Parte 1 - O desejo

269 31 10
                                    


Suspirar não podia ser pior.

Não em uma noite de Natal, há algumas horas do jantar e com a família reunida.

Para qualquer outra pessoa no mundo, esse cenário poderia ser algo maravilhoso, mas não para mim. Não quando isso apenas me lembra tudo o que não posso ter.

Ao olhar em volta me pego em um lugar que a muito tempo aceitei que não voltaria a pisar os pés. A sala de jantar dos meus pais é grande e aconchegante. Decorada de modo elegante, os moveis dispostos são de boa qualidade e estão dentro da moda.

É claro que minha mãe, Jane, não permitiria nada mais do que o melhor em sua casa. Ela nasceu em berço de ouro, acostumada a riqueza e beleza. Seu trabalho na politica somente selou seu estilo de vida acima dos padrões.

Já meu pai, Adam, veio de uma origem mais humilde, cresceu escalando a sociedade com unhas e dentes, nunca se deixou abater pelas circunstâncias difíceis de sua vida. E sendo o grande cafajeste que é não demorou a fisgar o interesse de minha mãe.

Não que não existe amor entre os dois. Posso garantir que ambos se amam e se odeiam nas mesmas proporções. O casamento deles sempre foi dramático, do tipo que mergulha em pratos voando e gritos, para terminar com os dois namorando no sofá da sala.

Com uma mãe Alfa e um pai Beta, as pessoas diriam que as coisas seriam melhores. Afinal a designação não bateria neles de modo tão potente, todavia ninguém leva em consideração o nível dramático de suas personalidades.

Logo crescer nesse lar foi uma forma de pesadelo para mim. Primeiro, porque passei muito tempo sozinho ou com as inúmeras babás que tive no decorrer da minha infância e adolescência. Segundo por ter que lidar diretamente com o drama entre os dois, que sempre estiveram mais voltados para seu próprio relacionamento do que seu único filho.

Isso quando não estavam constantemente presos em suas carreiras e eu era delegado para os cuidados de uma babá.

Crescer em um lar assim foi muito complicado, mesmo em meio a riqueza sempre me senti sozinho.
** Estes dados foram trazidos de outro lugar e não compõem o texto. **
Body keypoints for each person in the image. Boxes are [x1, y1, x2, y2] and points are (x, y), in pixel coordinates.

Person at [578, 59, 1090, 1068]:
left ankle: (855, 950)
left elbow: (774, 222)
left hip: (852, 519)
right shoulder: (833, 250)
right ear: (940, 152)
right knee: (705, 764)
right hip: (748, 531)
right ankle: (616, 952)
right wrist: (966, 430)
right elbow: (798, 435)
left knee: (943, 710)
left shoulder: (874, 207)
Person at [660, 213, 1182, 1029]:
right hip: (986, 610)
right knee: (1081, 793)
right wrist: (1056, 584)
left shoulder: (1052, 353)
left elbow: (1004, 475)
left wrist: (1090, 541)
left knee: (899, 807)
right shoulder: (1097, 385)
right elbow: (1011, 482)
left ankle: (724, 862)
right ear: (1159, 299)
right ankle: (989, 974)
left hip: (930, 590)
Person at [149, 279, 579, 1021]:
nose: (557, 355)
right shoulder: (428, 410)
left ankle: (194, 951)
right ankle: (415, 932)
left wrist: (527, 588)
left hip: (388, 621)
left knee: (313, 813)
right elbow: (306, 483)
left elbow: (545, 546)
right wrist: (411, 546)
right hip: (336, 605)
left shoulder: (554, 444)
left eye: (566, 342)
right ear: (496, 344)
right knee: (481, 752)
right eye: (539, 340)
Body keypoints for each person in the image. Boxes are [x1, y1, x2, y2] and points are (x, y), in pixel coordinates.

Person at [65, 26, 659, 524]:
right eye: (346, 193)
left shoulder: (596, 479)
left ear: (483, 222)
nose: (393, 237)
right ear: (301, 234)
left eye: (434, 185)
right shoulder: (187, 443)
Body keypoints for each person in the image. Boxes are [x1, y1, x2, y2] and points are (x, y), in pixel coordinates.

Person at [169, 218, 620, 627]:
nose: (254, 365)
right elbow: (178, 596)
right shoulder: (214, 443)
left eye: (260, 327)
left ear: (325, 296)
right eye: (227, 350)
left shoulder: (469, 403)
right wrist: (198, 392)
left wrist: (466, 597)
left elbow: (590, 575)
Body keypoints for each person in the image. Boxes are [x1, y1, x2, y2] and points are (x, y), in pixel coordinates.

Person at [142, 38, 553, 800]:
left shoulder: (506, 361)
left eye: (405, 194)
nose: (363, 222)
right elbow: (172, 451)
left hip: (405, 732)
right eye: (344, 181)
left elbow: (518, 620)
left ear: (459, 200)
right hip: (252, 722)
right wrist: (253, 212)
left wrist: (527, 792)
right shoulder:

O pior tipo de solidão é aquele imposta por quem você ama.

Depois, minha designação já era esperada antes mesmo da minha apresentação tardia, no final dos meus dezessete anos. Uma idade onde muitos jovens designados Alfas já estavam acostumados com a explosão de hormônios e conseguiram se estabelecer com pares ômegas ou betas.

Devo admitir que durante todas as etapas consideradas normais, fui um mero espectador, sempre olhando e sempre sendo deixado para trás.

Muito disso vem da minha personalidade explosiva, quando adolescente fui um pirralho mimado e hipersensível que somente conseguia me expressar na base da raiva. Lembro que esse sentimento facilmente me dominava, na escola, em casa ou em qualquer lugar que estivesse.

O pior de tudo é que não conseguia controlar isso e quanto mais velho eu ficava, estando cada dia mais próximo de minha apresentação e consequentemente da minha primeira rotina, os sentimentos eram mais intensos e descontrolados.

Mal tinha entrado nos meus dezessete quando tudo explodiu em meu corpo. Foi assustador e frenético. De alguma forma consegui pular a janela do meu quarto, dois andares sem quebrar nenhum osso e comecei a caçar.

Andei e andei por várias horas, sozinho na madrugada escura, procurando por algo, caçando alguma coisa que fizesse a minha dor ir embora. Meu corpo inteiro queimava de dentro para fora enquanto uma raiva como nenhuma outra nadava em minhas veias, escorrendo por meus lábios. Eu parecia a porcaria de um cachorro raivoso.